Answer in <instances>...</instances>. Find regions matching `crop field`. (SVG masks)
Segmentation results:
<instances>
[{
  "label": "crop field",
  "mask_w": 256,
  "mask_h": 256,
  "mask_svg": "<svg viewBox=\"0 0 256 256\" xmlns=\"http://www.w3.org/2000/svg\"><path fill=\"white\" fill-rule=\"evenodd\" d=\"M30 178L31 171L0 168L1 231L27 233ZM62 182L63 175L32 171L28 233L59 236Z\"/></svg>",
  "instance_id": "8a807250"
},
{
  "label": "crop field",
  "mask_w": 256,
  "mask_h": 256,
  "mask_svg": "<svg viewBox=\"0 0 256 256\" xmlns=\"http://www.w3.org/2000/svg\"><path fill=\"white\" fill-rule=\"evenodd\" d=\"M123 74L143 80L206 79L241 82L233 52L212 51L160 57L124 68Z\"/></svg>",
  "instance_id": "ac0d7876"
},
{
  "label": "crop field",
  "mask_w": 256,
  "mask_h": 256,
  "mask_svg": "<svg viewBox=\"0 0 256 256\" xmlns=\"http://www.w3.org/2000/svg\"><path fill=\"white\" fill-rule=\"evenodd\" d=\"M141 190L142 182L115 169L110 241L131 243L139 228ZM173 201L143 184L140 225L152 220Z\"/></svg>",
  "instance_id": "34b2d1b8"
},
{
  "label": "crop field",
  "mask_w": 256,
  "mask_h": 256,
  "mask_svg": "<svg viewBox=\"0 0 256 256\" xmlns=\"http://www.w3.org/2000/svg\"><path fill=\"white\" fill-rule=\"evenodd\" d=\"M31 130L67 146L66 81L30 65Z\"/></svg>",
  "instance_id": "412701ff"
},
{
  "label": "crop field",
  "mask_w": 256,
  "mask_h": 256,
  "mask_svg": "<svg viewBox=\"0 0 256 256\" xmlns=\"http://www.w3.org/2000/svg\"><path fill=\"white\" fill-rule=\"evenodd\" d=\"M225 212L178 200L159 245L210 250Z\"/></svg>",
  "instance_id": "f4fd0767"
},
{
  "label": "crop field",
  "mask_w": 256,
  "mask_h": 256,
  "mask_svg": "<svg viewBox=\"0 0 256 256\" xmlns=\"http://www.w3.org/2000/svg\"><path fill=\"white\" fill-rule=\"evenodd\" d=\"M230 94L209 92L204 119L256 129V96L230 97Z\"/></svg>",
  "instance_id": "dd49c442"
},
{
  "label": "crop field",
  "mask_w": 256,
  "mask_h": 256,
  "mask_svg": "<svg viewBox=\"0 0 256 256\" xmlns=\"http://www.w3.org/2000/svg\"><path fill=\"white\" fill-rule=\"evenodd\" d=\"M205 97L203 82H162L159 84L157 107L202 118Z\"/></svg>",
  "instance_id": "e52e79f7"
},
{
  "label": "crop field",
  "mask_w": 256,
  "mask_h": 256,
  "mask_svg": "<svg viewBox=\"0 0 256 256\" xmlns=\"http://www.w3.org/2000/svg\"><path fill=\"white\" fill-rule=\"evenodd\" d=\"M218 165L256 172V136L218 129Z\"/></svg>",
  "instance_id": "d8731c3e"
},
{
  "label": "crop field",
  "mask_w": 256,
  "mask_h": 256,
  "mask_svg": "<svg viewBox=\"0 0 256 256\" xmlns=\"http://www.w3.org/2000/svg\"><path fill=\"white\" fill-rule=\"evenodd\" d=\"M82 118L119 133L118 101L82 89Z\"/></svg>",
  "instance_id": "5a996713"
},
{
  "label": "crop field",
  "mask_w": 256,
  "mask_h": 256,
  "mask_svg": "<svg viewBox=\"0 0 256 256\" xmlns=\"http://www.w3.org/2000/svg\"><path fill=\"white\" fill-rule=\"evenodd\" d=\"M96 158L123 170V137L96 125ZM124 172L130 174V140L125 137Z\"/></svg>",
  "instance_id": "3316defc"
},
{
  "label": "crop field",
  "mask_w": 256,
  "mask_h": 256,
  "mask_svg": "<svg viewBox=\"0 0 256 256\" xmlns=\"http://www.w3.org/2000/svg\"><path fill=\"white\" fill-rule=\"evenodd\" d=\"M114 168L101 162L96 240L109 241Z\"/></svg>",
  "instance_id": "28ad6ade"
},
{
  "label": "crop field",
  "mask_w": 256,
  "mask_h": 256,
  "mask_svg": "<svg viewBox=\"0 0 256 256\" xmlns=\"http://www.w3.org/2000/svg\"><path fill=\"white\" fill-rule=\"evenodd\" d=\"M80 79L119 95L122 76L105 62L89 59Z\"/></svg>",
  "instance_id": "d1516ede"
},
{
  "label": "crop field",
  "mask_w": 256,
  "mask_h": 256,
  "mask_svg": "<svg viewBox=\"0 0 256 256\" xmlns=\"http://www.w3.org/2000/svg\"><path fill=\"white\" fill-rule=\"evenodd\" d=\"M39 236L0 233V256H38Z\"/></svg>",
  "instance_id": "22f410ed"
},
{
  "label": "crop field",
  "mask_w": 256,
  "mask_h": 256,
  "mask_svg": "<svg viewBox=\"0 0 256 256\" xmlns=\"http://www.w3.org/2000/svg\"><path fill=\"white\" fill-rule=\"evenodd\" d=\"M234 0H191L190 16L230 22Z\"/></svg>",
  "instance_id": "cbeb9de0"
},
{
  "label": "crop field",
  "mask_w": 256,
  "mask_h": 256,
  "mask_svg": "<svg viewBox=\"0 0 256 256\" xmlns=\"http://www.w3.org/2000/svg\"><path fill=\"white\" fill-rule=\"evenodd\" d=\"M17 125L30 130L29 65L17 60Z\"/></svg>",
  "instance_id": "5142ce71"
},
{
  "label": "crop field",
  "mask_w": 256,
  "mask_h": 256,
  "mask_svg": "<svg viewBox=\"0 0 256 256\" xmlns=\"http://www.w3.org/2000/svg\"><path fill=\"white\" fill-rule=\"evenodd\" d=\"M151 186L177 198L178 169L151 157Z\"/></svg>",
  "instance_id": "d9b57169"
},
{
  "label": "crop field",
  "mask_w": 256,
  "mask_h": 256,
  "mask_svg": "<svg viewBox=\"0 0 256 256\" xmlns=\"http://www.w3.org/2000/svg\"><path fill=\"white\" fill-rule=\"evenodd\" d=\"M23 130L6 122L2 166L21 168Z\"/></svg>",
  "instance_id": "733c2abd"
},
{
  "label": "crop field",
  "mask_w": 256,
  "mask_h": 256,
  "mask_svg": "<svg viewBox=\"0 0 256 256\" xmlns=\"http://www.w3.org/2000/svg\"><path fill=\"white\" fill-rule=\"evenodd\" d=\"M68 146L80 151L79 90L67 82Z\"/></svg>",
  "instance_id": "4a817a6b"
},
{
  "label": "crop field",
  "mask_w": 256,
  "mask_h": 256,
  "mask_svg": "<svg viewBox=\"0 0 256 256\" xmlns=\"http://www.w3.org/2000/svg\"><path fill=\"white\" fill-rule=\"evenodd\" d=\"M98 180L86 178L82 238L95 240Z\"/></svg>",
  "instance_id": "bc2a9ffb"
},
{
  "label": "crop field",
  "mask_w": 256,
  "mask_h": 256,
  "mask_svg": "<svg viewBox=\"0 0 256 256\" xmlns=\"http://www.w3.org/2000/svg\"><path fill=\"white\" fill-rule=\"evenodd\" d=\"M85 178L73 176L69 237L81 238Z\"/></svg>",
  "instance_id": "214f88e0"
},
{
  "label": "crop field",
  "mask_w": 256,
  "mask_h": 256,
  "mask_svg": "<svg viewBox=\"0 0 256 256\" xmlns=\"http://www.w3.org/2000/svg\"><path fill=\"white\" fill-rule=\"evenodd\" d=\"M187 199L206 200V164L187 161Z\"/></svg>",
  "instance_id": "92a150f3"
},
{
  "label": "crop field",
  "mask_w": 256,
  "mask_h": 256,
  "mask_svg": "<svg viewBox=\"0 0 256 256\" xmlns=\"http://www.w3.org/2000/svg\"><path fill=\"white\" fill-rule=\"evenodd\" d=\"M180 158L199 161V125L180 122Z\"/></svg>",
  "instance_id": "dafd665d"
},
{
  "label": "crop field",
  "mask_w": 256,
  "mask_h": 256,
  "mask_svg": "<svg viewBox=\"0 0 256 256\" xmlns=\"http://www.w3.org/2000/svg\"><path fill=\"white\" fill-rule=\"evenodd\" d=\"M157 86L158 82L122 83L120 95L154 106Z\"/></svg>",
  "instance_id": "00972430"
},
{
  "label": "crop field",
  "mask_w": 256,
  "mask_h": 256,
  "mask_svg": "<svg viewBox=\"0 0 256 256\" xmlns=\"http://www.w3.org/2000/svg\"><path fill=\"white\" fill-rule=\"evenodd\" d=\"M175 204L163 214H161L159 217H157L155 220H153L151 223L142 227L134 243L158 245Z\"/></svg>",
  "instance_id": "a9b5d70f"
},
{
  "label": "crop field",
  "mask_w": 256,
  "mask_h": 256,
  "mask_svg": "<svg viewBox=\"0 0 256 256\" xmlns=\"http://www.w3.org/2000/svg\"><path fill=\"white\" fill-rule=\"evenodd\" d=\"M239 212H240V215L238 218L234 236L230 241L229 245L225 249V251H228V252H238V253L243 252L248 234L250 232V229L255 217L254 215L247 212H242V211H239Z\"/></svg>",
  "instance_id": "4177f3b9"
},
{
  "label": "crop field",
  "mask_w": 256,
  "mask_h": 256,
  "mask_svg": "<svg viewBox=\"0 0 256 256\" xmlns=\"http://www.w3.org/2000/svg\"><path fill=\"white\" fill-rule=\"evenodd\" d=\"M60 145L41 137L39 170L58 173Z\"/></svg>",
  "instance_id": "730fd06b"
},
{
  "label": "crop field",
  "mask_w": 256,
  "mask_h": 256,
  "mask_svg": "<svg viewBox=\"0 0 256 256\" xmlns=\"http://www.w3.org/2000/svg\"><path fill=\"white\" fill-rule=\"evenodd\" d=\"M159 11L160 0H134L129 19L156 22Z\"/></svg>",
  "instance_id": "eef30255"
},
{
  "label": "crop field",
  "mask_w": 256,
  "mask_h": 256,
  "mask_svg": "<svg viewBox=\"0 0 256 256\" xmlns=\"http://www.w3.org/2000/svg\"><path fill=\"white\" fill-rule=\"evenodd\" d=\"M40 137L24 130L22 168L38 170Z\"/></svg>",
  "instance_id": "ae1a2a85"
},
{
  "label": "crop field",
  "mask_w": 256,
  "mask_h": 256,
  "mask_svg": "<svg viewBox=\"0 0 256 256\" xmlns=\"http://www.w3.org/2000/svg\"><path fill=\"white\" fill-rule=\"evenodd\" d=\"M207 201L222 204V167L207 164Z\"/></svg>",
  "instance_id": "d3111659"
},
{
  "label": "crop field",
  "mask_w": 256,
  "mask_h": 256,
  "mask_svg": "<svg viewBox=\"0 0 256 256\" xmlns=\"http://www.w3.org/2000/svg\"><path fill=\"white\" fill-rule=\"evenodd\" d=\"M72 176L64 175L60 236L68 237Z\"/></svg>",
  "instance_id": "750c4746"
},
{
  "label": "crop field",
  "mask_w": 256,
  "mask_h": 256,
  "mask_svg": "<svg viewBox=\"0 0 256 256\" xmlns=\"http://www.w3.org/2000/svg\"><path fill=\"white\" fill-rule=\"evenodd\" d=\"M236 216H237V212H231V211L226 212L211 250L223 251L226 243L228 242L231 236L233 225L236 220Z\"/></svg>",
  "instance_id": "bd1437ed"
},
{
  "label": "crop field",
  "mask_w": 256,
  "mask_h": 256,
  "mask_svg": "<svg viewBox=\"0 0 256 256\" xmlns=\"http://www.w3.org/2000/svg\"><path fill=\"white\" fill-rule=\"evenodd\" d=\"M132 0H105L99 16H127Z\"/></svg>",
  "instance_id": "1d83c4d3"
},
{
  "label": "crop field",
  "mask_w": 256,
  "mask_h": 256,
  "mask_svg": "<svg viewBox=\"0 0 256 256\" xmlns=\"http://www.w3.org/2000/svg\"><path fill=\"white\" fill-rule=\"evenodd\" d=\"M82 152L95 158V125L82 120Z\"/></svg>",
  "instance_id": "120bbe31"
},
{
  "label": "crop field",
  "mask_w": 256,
----------
Count the lines of the material that contain the string "instances". Reply with that number only.

__Response to the task__: 2